TILES-2018, a longitudinal physiologic and behavioral data set of hospital workers
This provides a resource for researchers studying healthcare worker dynamics, but it is incremental as it focuses on data collection rather than novel methods.
The authors tackled the problem of understanding hospital workers' job performance, interactions, and well-being by collecting a longitudinal multimodal dataset of physiological and behavioral data from 212 participants using wearable and environmental sensors.

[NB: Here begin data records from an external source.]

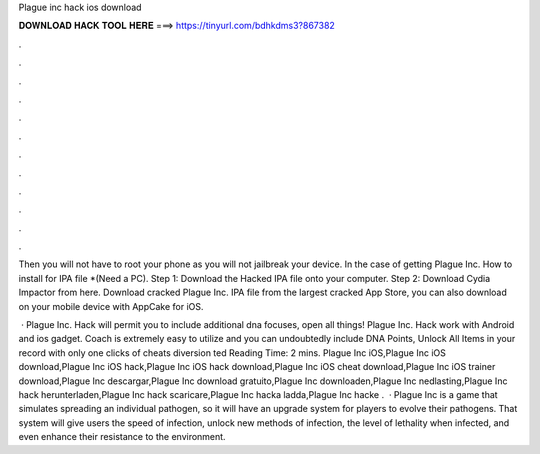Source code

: Plague inc hack ios download



𝐃𝐎𝐖𝐍𝐋𝐎𝐀𝐃 𝐇𝐀𝐂𝐊 𝐓𝐎𝐎𝐋 𝐇𝐄𝐑𝐄 ===> https://tinyurl.com/bdhkdms3?867382



.



.



.



.



.



.



.



.



.



.



.



.

Then you will not have to root your phone as you will not jailbreak your device. In the case of getting Plague Inc. How to install for IPA file *(Need a PC). Step 1: Download the Hacked IPA file onto your computer. Step 2: Download Cydia Impactor from here. Download cracked Plague Inc. IPA file from the largest cracked App Store, you can also download on your mobile device with AppCake for iOS.

 · Plague Inc. Hack will permit you to include additional dna focuses, open all things! Plague Inc. Hack work with Android and ios gadget. Coach is extremely easy to utilize and you can undoubtedly include DNA Points, Unlock All Items in your record with only one clicks of cheats diversion ted Reading Time: 2 mins. Plague Inc iOS,Plague Inc iOS download,Plague Inc iOS hack,Plague Inc iOS hack download,Plague Inc iOS cheat download,Plague Inc iOS trainer download,Plague Inc descargar,Plague Inc download gratuito,Plague Inc downloaden,Plague Inc nedlasting,Plague Inc hack herunterladen,Plague Inc hack scaricare,Plague Inc hacka ladda,Plague Inc hacke .  · Plague Inc is a game that simulates spreading an individual pathogen, so it will have an upgrade system for players to evolve their pathogens. That system will give users the speed of infection, unlock new methods of infection, the level of lethality when infected, and even enhance their resistance to the environment.
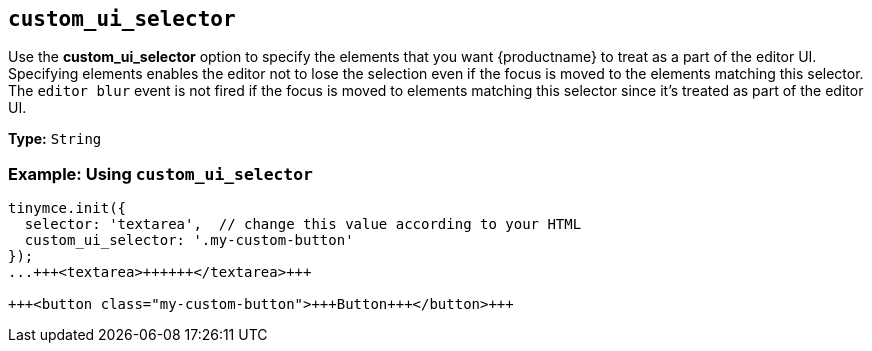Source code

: == `custom_ui_selector`

Use the *custom_ui_selector* option to specify the elements that you want {productname} to treat as a part of the editor UI. Specifying elements enables the editor not to lose the selection even if the focus is moved to the elements matching this selector. The `editor blur` event is not fired if the focus is moved to elements matching this selector since it's treated as part of the editor UI.

*Type:* `String`

=== Example: Using `custom_ui_selector`

```html
tinymce.init({
  selector: 'textarea',  // change this value according to your HTML
  custom_ui_selector: '.my-custom-button'
});
...+++<textarea>++++++</textarea>+++

+++<button class="my-custom-button">+++Button+++</button>+++
```
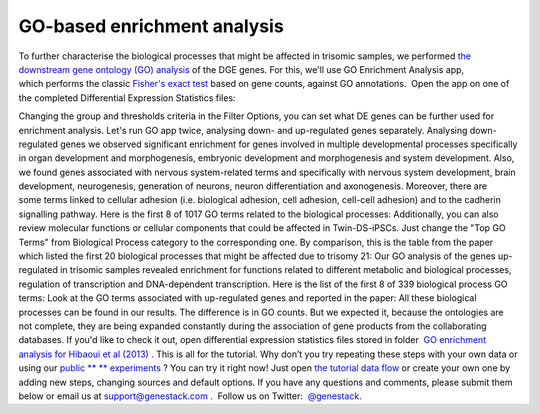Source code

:GO-based enrichment analysis
****************************

To further characterise the biological processes that might be affected
in trisomic samples, we performed `the downstream gene ontology (GO)
analysis <http://geneontology.org/>`__ of the DGE genes. For this, we'll
use GO Enrichment Analysis app, which performs the classic `Fisher's
exact test <https://en.wikipedia.org/wiki/Fisher%27s_exact_test>`__
based on gene counts, against GO annotations.  Open the app on one of
the completed Differential Expression Statistics files:

Changing the group and thresholds criteria in the Filter Options, you
can set what DE genes can be further used for enrichment analysis. Let's
run GO app twice, analysing down- and up-regulated genes separately.
|DGE_GO_filters| Analysing down-regulated genes we
observed significant enrichment for genes involved in multiple
developmental processes specifically in organ development and
morphogenesis, embryonic development and morphogenesis and system
development. Also, we found genes associated with nervous system-related
terms and specifically with nervous system development, brain
development, neurogenesis, generation of neurons, neuron differentiation
and axonogenesis. Moreover, there are some terms linked to cellular
adhesion (i.e. biological adhesion, cell adhesion, cell-cell adhesion)
and to the cadherin signalling pathway. Here is the first 8 of 1017 GO
terms related to the biological processes:
|DGE_down_DGE_genes_GO_terms| Additionally, you can also
review molecular functions or cellular components that could be affected
in Twin-DS-iPSCs. Just change the "Top GO Terms" from Biological Process
category to the corresponding one. By comparison, this is the table from
the paper which listed the first 20 biological processes that might be
affected due to trisomy 21: |DGE_down_paper| Our GO analysis of the
genes up-regulated in trisomic samples revealed enrichment for functions
related to different metabolic and biological processes, regulation of
transcription and DNA-dependent transcription. Here is the list of the
first 8 of 339 biological process GO terms:
|DGE_up_regulated_genes_GO_terms| Look at the GO terms associated
with up-regulated genes and reported in the paper: |DGE_up_paper| All
these biological processes can be found in our results. The difference
is in GO counts. But we expected it, because the ontologies are not
complete, they are being expanded constantly during the association of
gene products from the collaborating databases. If you'd like to check
it out, open differential expression statistics files stored in
folder  `GO enrichment analysis for Hibaoui et al
(2013) <https://platform.genestack.org/endpoint/application/run/genestack/filebrowser?a=GSF967843&action=viewFile>`__ .
This is all for the tutorial. Why don’t you try repeating these steps
with your own data or using our
`public ** ** experiments <https://platform.genestack.org/endpoint/application/run/genestack/filebrowser?a=GSF070886&action=viewFile>`__ ?
You can try it right now! Just open `the tutorial data
flow <https://platform.genestack.org/endpoint/application/run/genestack/dataflowrunner?a=GSF968015&action=createFromSources>`__ or
create your own one by adding new steps, changing sources and default
options. If you have any questions and comments, please submit them
below or email us at support@genestack.com .  Follow us on
Twitter:  `@genestack <https://twitter.com/genestack>`__.

.. |DGE_GO_filters| image:: https://genestack.com/wp-content/uploads/2015/09/DGE_GO_filters.png
.. |DGE_down_DGE_genes_GO_terms| image:: https://genestack.com/wp-content/uploads/2015/09/DGE_down_DGE_genes_GO_terms.png
.. |DGE_down_paper| image:: https://genestack.com/wp-content/uploads/2015/08/DGE_down_paper.png
.. |DGE_up_regulated_genes_GO_terms| image:: https://genestack.com/wp-content/uploads/2015/09/DGE_up_regulated_genes_GO_terms.png
.. |DGE_up_paper| image:: https://genestack.com/wp-content/uploads/2015/08/DGE_up_paper.png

We present a novel longitudinal multimodal corpus of physiological and behavioral data collected from direct clinical providers in a hospital workplace. We designed the study to investigate the use of off-the-shelf wearable and environmental sensors to understand individual-specific constructs such as job performance, interpersonal interaction, and well-being of hospital workers over time in their natural day-to-day job settings. We collected behavioral and physiological data from $n = 212$ participants through Internet-of-Things Bluetooth data hubs, wearable sensors (including a wristband, a biometrics-tracking garment, a smartphone, and an audio-feature recorder), together with a battery of surveys to assess personality traits, behavioral states, job performance, and well-being over time. Besides the default use of the data set, we envision several novel research opportunities and potential applications, including multi-modal and multi-task behavioral modeling, authentication through biometrics, and privacy-aware and privacy-preserving machine learning.